In the following months he is successful at avoiding the pair, and neither make motion to approach him; likely, Shizuo is relishing the peace, and Shinra has never been one to initiate communication nor contact even in the most crucial of circumstances-- crucial to him, that is, and Izaya’s predicament hardly falls under the category of mattering to Shinra in the slightest. He doesn’t find himself missing what had become near-daily contact with either one of the two, despite it being the first time since middle school he’s gone a prolonged period of time without speaking to Shinra, and the first time since his first year at Raijin he hasn’t antagonized Shizuo into a life-or-death fight. Solitude allows him ample time to focus on business-- he has begun selling the information he’s gathered to corporations and a sect of the local Yakuza dubbed the Awakusu-kai via an executive named Shiki, who has promised him a position as the group’s informant upon graduation. The work is dangerous and thrilling; he knows he must build up trust with his clients before even beginning to consider double-crossing them for a larger profit, and the time-consuming task of being constantly ahead of the flow of Ikebukuro’s information network has left little room to recall why exactly he has been avoiding Shizuo and Shinra. He’s all but pushed it to the back of his mind when the furled buds on trees and green stalks protruding from odorous soil signifying spring and, more importantly, graduation begin to appear. It’s then, as the student council prepares for the ceremonies and papers begin to fill the recycling bins to the brim and the ruckus of third-years becomes near unbearable that Izaya receives an email from Shinra.

 

We need to talk. Meet me after graduation.

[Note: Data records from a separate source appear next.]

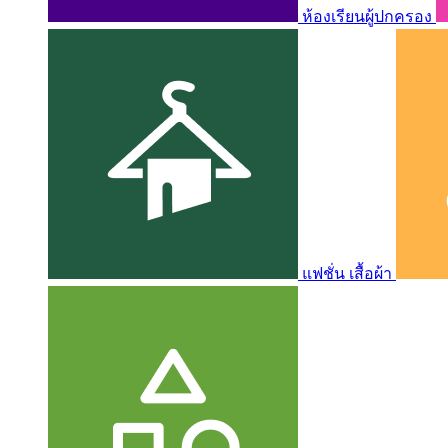
ห้องเรียนผู้ปกครอง
แฟชั่น เสื้อผ้า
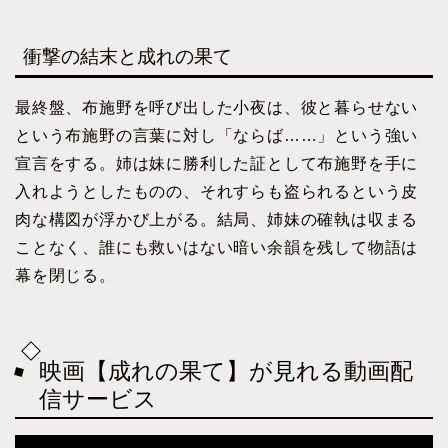
衝撃の結末と成れの果て
最終盤、布施野を呼び出した小夜は、彼と暮らせない
という布施野の言葉に対し「ならば……」という強い
宣言をする。姉は妹に勝利した証として布施野を手に
入れようとしたものの、それすらも盗られるという皮
肉な構図が浮かび上がる。結局、姉妹の確執は収まる
ことなく、誰にも救いはない暗い余韻を残して物語は
幕を閉じる。
映画【成れの果て】が見れる動画配
信サービス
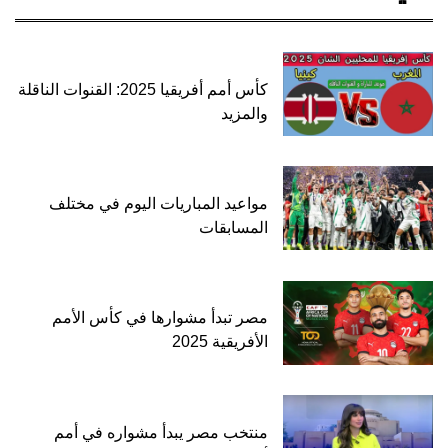
كأس أمم أفريقيا 2025: القنوات الناقلة
والمزيد
مواعيد المباريات اليوم في مختلف
المسابقات
مصر تبدأ مشوارها في كأس الأمم
الأفريقية 2025
منتخب مصر يبدأ مشواره في أمم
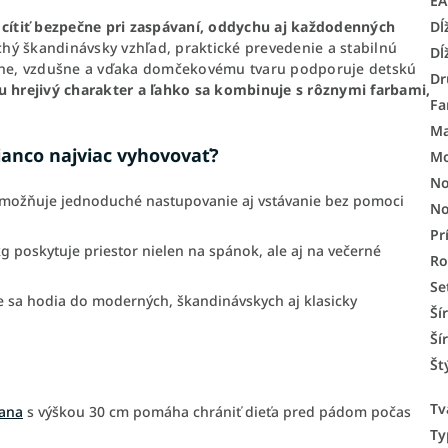
E
Dĺ
e cítiť bezpečne pri zaspávaní, oddychu aj každodenných
hý škandinávsky vzhľad, praktické prevedenie a stabilnú
Dĺ
ne, vzdušne a vďaka domčekovému tvaru podporuje detskú
Dr
u hrejivý charakter a ľahko sa kombinuje s rôznymi farbami,
Fa
Ma
anco najviac vyhovovať?
Mo
No
možňuje jednoduché nastupovanie aj vstávanie bez pomoci
No
Pr
 poskytuje priestor nielen na spánok, ale aj na večerné
R
Se
nie sa hodia do moderných, škandinávskych aj klasicky
Ší
Ší
Št
Tv
rana
s výškou 30 cm pomáha chrániť dieťa pred pádom počas
Ty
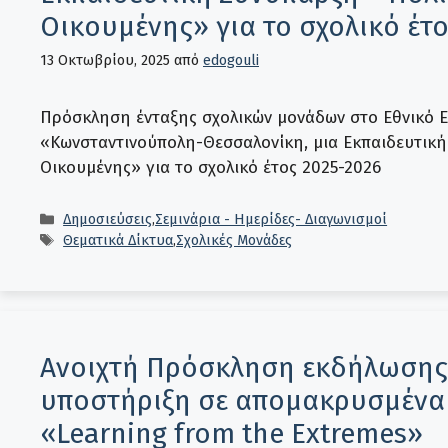
Οικουμένης» για το σχολικό έτο
13 Οκτωβρίου, 2025
από
edogouli
Πρόσκληση ένταξης σχολικών μονάδων στο Εθνικό Εκ
«Κωνσταντινούπολη-Θεσσαλονίκη, μια Εκπαιδευτική 
Οικουμένης» για το σχολικό έτος 2025-2026
Κατηγορίες
Δημοσιεύσεις
,
Σεμινάρια - Ημερίδες- Διαγωνισμοί
Ετικέτες
Θεματικά Δίκτυα
,
Σχολικές Μονάδες
Ανοιχτή Πρόσκληση εκδήλωσης 
υποστήριξη σε απομακρυσμένα
«Learning from the Extremes»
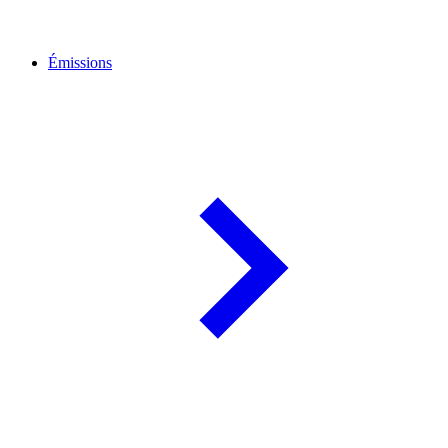
Émissions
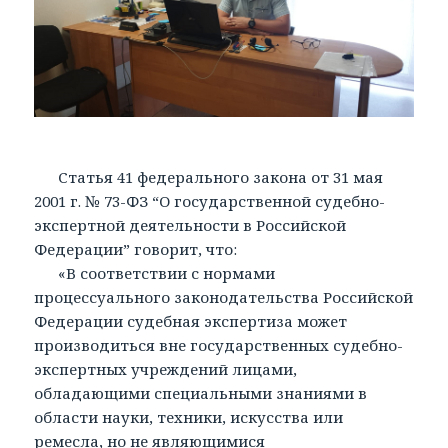
Статья 41 федерального закона от 31 мая
2001 г. № 73-ФЗ “О государственной судебно-
экспертной деятельности в Российской
Федерации” говорит, что:
«В соответствии с нормами
процессуального законодательства Российской
Федерации судебная экспертиза может
производиться вне государственных судебно-
экспертных учреждений лицами,
обладающими специальными знаниями в
области науки, техники, искусства или
ремесла, но не являющимися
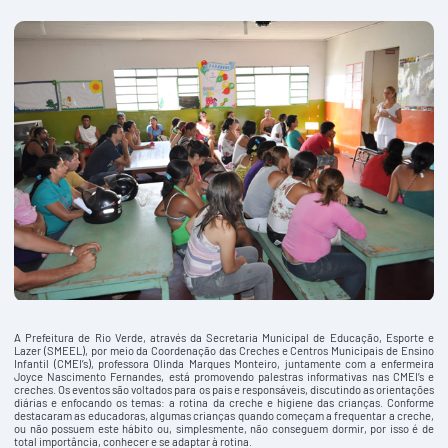
A Prefeitura de Rio Verde, através da Secretaria Municipal de Educação, Esporte e
Lazer (SMEEL), por meio da Coordenação das Creches e Centros Municipais de Ensino
Infantil (CMEI’s), professora Olinda Marques Monteiro, juntamente com a enfermeira
Joyce Nascimento Fernandes, está promovendo palestras informativas nas CMEI’s e
creches. Os eventos são voltados para os pais e responsáveis, discutindo as orientações
diárias e enfocando os temas: a rotina da creche e higiene das crianças. Conforme
destacaram as educadoras, algumas crianças quando começam a frequentar a creche,
ou não possuem este hábito ou, simplesmente, não conseguem dormir, por isso é de
total importância, conhecer e se adaptar à rotina.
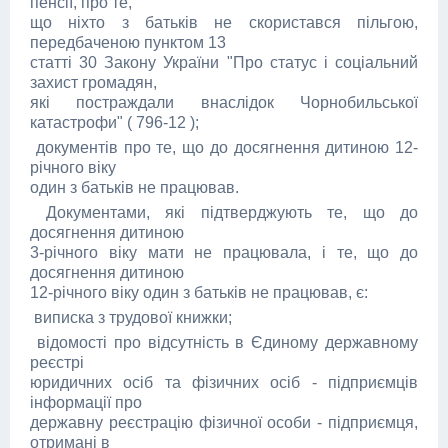
пенсії, про те,
що ніхто з батьків не скористався пільгою,
передбаченою пунктом 13
статті 30 Закону України "Про статус і соціальний
захист громадян,
які постраждали внаслідок Чорнобильської
катастрофи" ( 796-12 );
документів про те, що до досягнення дитиною 12-
річного віку
один з батьків не працював.
Документами, які підтверджують те, що до
досягнення дитиною
3-річного віку мати не працювала, і те, що до
досягнення дитиною
12-річного віку один з батьків не працював, є:
виписка з трудової книжки;
відомості про відсутність в Єдиному державному
реєстрі
юридичних осіб та фізичних осіб - підприємців
інформації про
державну реєстрацію фізичної особи - підприємця,
отримані в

The ceremony is simply a formality for Izaya, he collects his diploma with a bow and a smile without as much of a glance to the two noticeably empty chairs reserved for Mr. and Mrs. Orihara. He’s made effort to wear a watch, a watch he’s constantly checking as name after name rolls by off the principal’s tongue, and by the time the last third-year has collected her diploma there’s beads of sweat collecting on Izaya’s forehead from the humidity of the crowded auditorium. Izaya hasn’t yet made a decision as to whether he’ll meet the friend he hasn’t seen since late September-- over six months prior-- after graduation has concluded; he hasn’t responded to the weeks-old email sitting undeleted in his inbox.  As the audience is dismissed, he finds himself maneuvering through parents and siblings and now-graduates in a rush to exit the building near-first, heart constricting as he enters fresh air as though he’s an agoraphobe leaving his home for the first time in months. In some ways, the analogy is accurate-- isolation has become his shelter, after all, but the sun’s rays are beginning to make him feel nauseous via overheating, he’s choking on the pollen in the air, and he decides then-- he’s not going to allow Shinra to deteriorate his complacency in favor of reviving the past, a past that no longer holds a relevance to Izaya’s life of dealings and devisements. It’s not giving in to his phobia, he assures himself as he swiftly begins his walk home, it’s not, he reminds himself as he shuts his door to the outside once more.